Есть в русских провинциях девушки на выданье, о которых мечтает каждая столичная мама. Они всегда адекватно одеты и причесаны, и их речь блещет остротами и шутками. Они могут прекрасно и небрежно сыграть на пианино “Не уходи, побудь со мною”, связать на Новый Год папе тёплый шарф, сплясать цыганочку на свадьбе у подруги, предотвратить потоп закручиванием нужной гайки аварийно текущего крана. Они вкусно готовят и незаметно убирают. Они чувствуют себя в своей тарелке как в опере, так и на дискотеке. Они с равной непосредственностью заговаривают с бабушкой соседкой и со случайно встреченной в гардеробе ресторана заезжей звездой. Они заразительно смеются, они очаровательно улыбаются, они симпатично сердятся, они обворожительно молчат. Лена не была одной из этих девушек.

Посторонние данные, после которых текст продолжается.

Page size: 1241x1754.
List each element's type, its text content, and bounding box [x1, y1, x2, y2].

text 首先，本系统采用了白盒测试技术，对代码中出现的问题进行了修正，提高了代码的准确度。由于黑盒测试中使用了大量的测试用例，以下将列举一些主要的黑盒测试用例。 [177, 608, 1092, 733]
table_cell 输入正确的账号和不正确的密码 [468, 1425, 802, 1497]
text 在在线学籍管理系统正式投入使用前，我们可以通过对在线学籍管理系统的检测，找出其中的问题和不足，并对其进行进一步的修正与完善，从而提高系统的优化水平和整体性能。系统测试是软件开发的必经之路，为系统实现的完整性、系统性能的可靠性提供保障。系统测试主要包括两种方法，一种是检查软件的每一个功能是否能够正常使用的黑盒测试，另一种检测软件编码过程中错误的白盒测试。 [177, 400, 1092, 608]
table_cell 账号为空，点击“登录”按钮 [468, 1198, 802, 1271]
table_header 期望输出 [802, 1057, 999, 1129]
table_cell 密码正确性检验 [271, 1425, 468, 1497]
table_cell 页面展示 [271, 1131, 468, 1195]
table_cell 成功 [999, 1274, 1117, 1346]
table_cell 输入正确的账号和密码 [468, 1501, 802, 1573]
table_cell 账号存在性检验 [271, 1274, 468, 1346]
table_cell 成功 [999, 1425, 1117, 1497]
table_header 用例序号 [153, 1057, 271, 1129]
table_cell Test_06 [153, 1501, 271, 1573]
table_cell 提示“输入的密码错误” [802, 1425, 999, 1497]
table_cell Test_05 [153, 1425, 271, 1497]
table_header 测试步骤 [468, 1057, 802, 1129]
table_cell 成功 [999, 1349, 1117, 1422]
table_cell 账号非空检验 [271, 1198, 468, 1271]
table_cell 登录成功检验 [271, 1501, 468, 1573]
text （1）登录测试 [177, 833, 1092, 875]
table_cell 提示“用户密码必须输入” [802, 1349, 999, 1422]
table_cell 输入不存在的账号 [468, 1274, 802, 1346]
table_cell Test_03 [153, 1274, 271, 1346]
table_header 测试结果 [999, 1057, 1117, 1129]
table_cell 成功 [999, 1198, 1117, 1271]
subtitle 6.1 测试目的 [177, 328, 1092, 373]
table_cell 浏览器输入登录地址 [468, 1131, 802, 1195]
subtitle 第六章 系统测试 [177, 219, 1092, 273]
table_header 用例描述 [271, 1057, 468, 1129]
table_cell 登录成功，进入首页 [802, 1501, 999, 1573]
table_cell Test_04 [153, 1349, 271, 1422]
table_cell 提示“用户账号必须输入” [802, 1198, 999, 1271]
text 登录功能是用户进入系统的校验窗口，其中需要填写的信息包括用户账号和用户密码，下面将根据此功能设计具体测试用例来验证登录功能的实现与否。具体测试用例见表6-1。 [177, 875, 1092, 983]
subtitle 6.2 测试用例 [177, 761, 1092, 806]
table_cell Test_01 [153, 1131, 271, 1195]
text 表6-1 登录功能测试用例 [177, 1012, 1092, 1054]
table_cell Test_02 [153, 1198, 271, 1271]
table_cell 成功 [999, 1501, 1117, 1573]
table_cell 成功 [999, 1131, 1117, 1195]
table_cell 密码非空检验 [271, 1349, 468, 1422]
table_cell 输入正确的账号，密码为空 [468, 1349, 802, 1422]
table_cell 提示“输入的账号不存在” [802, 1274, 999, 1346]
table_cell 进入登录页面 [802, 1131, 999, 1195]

Она выросла без отца, в маленькой квартирке с мамой Натальей Фёдоровной и бабушкой Оксаной Викторовной. С детства она отличалась повышенной мечтательностью, которую мама и бабушка, почему-то решившие, что их внучка-дочка должна быть неким фейерверком смеха, радости и заразительного энтузиазма, принимали за заторможенность, граничащую с задержкой психомоторного развития. Женщины, несмотря на несопоставимые взгляды на многие вещи, чудесным образом договаривались о приоритетах в воспитании девочки. Наталья Фёдоровна, предпочитавшая брюки, свитера и высокие прически, и Оксана Викторовна, одевавшаяся в элегантные платья, которые совмещала с короткой стрижкой, определили подходящим для Лены пионерско-стандартный стиль. Мама обожала “Абба” и “Битлз”, бабушка не признавала музыку вообще и слушала радио “Маяк”, но Лену они записали в музыкальную школу на флейту. Бабушка терпеть не могла беспорядка и чувствовала себя уютно только в стерильности первого часа после уборки, по истечении которого начинала жаловаться на пыль, кухонные подтёки, крошки, разбросанную обувь и нарушенную симметрию ковровых дорожек; мама терпеть не могла уборки, рассеивала по квартире шпильки, книги, помады, колготки и тапочки; Лена должна была отвечать за порядок в своем книжно-одежном шкафу и чистоту на письменном столе. Оксана Витальевна вздыхала по высоким блондинам с голубыми глазами, Наталья сходила с ума по жгучим брюнетам всех кавказских национальностей, Лене же они просто не разрешали вести никакую социальную жизнь, выходящую за пределы двух школ, общеобразовательной и музыкальной, поэтому вопрос о мальчиках не возник ни в школьные годы, ни в эпоху посещения училища. И только в последний год, её родительницы очнулись в страхе, что девица перезревает, перешли от спячки к срачке, наперебой организовывали ей подставные случайные встречи и заманчивые знакомства.
Груз нереализованных желаний и многочисленных разочарований её родительниц поступательно давил на хилые плечи Лены, но она упорно старалась быть их гордостью и светом в окне. В результате замысловатой борьбы между её склонностью к самосозерцанию и попытками мамы и бабушки сделать из неё то, чем самим стать не удалось, у Лены развилась предрасположенность к диссоциации идентичности в легкой форме. В своих автобусных сеансах авторского самопсихоанализа, проводимых по дороге на работу или с работы, она делила своё существование на “жизнь” и “выживание”. Всё, что требовали от нее мама и бабушка, относилось к категории выживания. Все то, чего они от нее не требовали, относилось к настоящей жизни, которая рано или поздно должна была наступить. А пока настоящая жизнь не началась, она в свободное от выживания время предавалась мечтаниям о ней.
Прекрасный и понимающий, заботливый, но не ревнивый, образованный, с чувством юмора, любящий и любимый принц обязательно должен был рано или поздно появиться в её жизни, высвободить её из материнско-бабушкиных оков, увезти в просторный и уютный особняк. Там бы она по утрам занималась медитацией, до обеда писала бы революционный научный труд о гноссеологической роли подчинённого предложения в творчестве автора и судьбе героя, а ближе к вечеру готовила бы изысканно-питательные блюда для ужина на двоих. Она так преданно верила в свою мечту, что не испытывала раздражения от непроизошедшего ещё исполнения оной, и на детях ей отыгрываться было не за что.
Во время перемены Елена Ивановна сверяла в учительской расписание уроков на следующую неделю. Вошла её главная попечительница Кристина Вячеславовна – тощая биологичка с хновой химией на голове, она же подруга мамы, она же жена охранника Ёсича.